17. On March 11, 2007, as an alternative, Petitioner told Mr. Surber he could strip naked, “squat and cough” to prove he wasn’t hiding anything on his person, and go into the bathroom by himself to produce the urine specimen.
18. There is conflicting evidence as to the origin of the idea for Mr. Surber to strip in order to provide the urine sample. Mr. Surber contends that the Petitioner “gave me the option to strip” and suggested that it was Petitioner’s idea. Petitioner testified that the suggestion originated with Mr. Surber. Mr. Surber was familiar with this procedure since he had been subjected to this method of collection while he was in prison.
19. Mr. Surber was not forced to give a sample by stripping. He was aware of the ability to provide a urine specimen in the manner described in the DCC procedures and that he had the option to drink water and wait as much as two hours as well.
20. Mr. Surber was aware that if he did not produce a urine specimen that he would be in violation of the terms and conditions of his probationary sentence as required by DCC policy, and that he could be sent back to prison for a violation.
21. Mr. Surber removed all of his clothes and the Petitioner examined him to see if he had anything that he was trying to secret. Mr. Surber squatted and coughed to show that he had concealed nothing. The door to the bathroom was open but not open in any manner in which other persons could see Mr. Surber inside the bathroom. The Petitioner waited outside the bathroom until after Mr. Surber had provided the sample. After providing the sample Mr. Surber retrieved his clothing and got dressed.
22. The sample Mr. Surber gave on March 11, 2007 tested positive for cocaine, and combined with a later positive drug screen resulted in a hearing at which he was required to re-enter the DART program at Cherry Hospital.
23. One or more positive drug screens are a method by which a probationer may be ordered into the drug rehabilitation program at DART Cherry. The probationer could not be sent to DART for refusing drug screens.
24. As a result of Mr. Surber’s second commitment to DART Cherry for drug treatment, he successfully kicked his drug habit, which allowed him to complete his probation successfully.
25. The procedure used by Mr. Surber and the Petitioner to allow Mr. Surber to produce a urine sample after stripping completely naked was humiliating, but not more humiliating than the standard procedure. Mr. Surber had stripped to produce a urine sample in prison.

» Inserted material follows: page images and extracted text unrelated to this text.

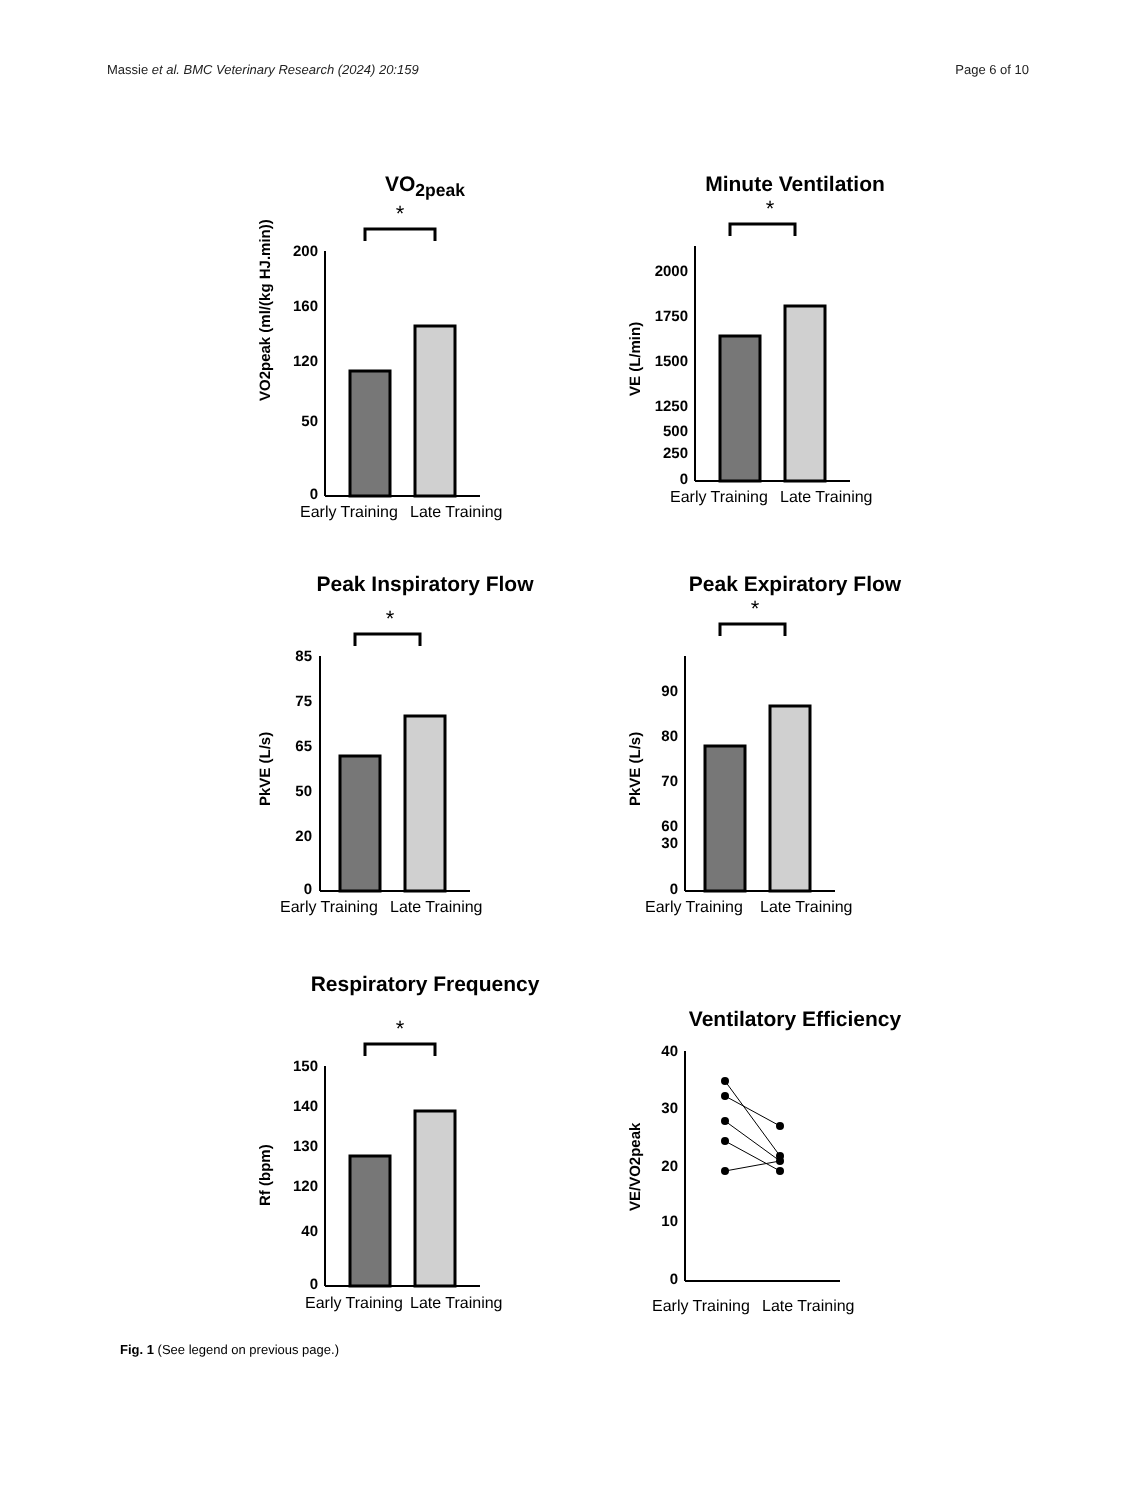Massie et al. BMC Veterinary Research (2024) 20:159 Page 6 of 10
VO<sub>2peak</sub>
*
200
160
120
50
0
Early Training
Late Training
VO2peak (ml/(kg HJ.min))
Minute Ventilation
*
2000
1750
1500
1250
500
250
0
Early Training
Late Training
VE (L/min)
Peak Inspiratory Flow
*
85
75
65
50
20
0
Early Training
Late Training
PkVE (L/s)
Peak Expiratory Flow
*
90
80
70
60
30
0
Early Training
Late Training
PkVE (L/s)
Respiratory Frequency
*
150
140
130
120
40
0
Early Training
Late Training
Rf (bpm)
Ventilatory Efficiency
40
30
20
10
0
Early Training
Late Training
VE/VO2peak
Fig. 1 (See legend on previous page.)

26. Mr. Surber told his wife about the naked collection procedure soon after it occurred on March 11, 2007.
27. Mr. Surber did not make or file any complaint regarding the use of this procedure to permit him to produce a urine sample until seventeen months later.

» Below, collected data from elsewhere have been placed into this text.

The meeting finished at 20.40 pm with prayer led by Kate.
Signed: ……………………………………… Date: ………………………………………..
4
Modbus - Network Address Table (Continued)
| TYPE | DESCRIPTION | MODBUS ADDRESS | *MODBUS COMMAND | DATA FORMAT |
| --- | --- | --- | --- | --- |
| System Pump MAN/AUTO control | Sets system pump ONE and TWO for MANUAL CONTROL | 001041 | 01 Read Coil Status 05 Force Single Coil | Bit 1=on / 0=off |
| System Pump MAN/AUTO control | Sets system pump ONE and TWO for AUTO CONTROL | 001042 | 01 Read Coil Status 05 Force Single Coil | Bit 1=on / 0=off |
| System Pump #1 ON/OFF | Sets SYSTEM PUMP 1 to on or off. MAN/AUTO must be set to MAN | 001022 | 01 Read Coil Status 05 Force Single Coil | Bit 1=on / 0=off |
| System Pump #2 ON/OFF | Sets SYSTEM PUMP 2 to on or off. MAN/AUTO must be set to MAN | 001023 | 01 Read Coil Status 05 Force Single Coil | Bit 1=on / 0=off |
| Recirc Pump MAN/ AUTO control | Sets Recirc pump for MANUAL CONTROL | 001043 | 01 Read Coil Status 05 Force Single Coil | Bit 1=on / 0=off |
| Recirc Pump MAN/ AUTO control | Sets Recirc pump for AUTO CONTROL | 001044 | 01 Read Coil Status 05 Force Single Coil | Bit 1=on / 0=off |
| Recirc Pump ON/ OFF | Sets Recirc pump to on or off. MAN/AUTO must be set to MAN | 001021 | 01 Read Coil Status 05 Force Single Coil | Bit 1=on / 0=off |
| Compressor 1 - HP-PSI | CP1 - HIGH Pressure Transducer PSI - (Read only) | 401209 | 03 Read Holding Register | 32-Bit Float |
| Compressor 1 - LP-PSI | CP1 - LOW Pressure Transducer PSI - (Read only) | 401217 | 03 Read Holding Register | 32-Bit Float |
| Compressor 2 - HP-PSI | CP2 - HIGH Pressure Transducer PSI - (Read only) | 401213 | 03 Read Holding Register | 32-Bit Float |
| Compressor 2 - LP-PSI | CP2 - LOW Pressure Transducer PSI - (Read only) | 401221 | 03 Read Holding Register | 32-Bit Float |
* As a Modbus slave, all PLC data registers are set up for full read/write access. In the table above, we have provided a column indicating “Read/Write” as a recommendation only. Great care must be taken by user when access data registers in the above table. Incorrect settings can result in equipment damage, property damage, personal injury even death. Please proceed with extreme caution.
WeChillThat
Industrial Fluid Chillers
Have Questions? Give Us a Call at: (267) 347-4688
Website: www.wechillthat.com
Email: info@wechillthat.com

28. Approximately June of 2007, Mr. Surber complained on several occasions to CPPO Dennis Guy, the Petitioner’s immediate supervisor. Among his complaints was the frequency of the drug testing, but Mr. Surber made no mention or complaint regarding the method by which he had been giving the urine samples.
29. Between March 11, 2007, and November 2007, Mr. Surber, and his wife, made a number of complaints to the Petitioner’s supervisor, regarding other aspects of his supervision of Mr. Surber. In November 2007, Mr. Surber asked to meet with Petitioner’s direct supervisor, CPPO Guy, to discuss several instances where Petitioner had acted unprofessionally. Mr. Surber’s wife and his former boss also attended the meeting. Mr. Surber did not tell CPPO Guy about stripping naked for drug screens because he contends that he did not know it was against the rules or something that he did not have to do.